Stored records:
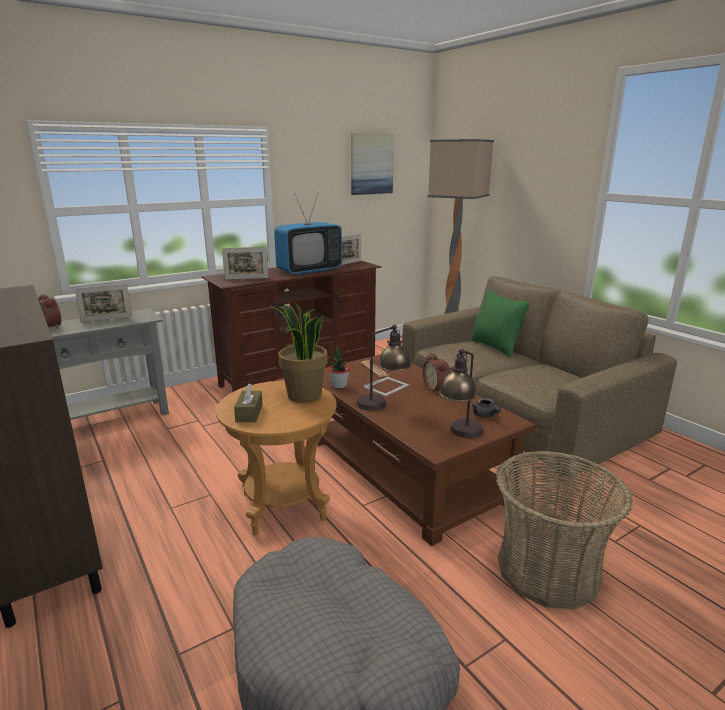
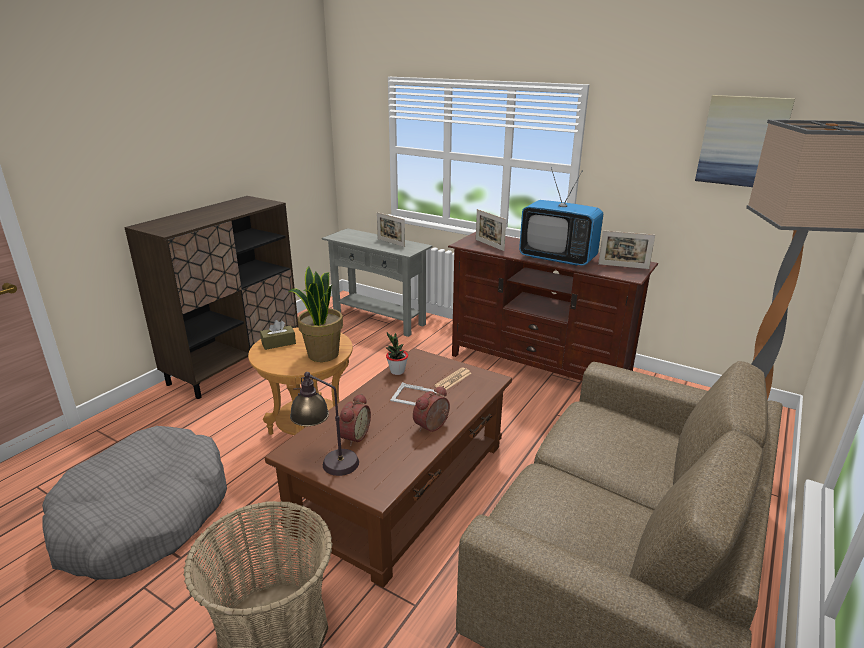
camera: 65 degrees right, 5 degrees up
(49, 326) = (361, 235): alarm clock -> alarm clock (353, 436)
(382, 405) = (369, 403): table lamp -> none
(486, 415) = (382, 471): grey teapot -> none
(495, 347) = (662, 458): green pillow -> none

■ Exercise prompt:
Repeat each line of the records exactly, dropping the pictures.

■ Solution:
camera: 65 degrees right, 5 degrees up
(49, 326) = (361, 235): alarm clock -> alarm clock (353, 436)
(382, 405) = (369, 403): table lamp -> none
(486, 415) = (382, 471): grey teapot -> none
(495, 347) = (662, 458): green pillow -> none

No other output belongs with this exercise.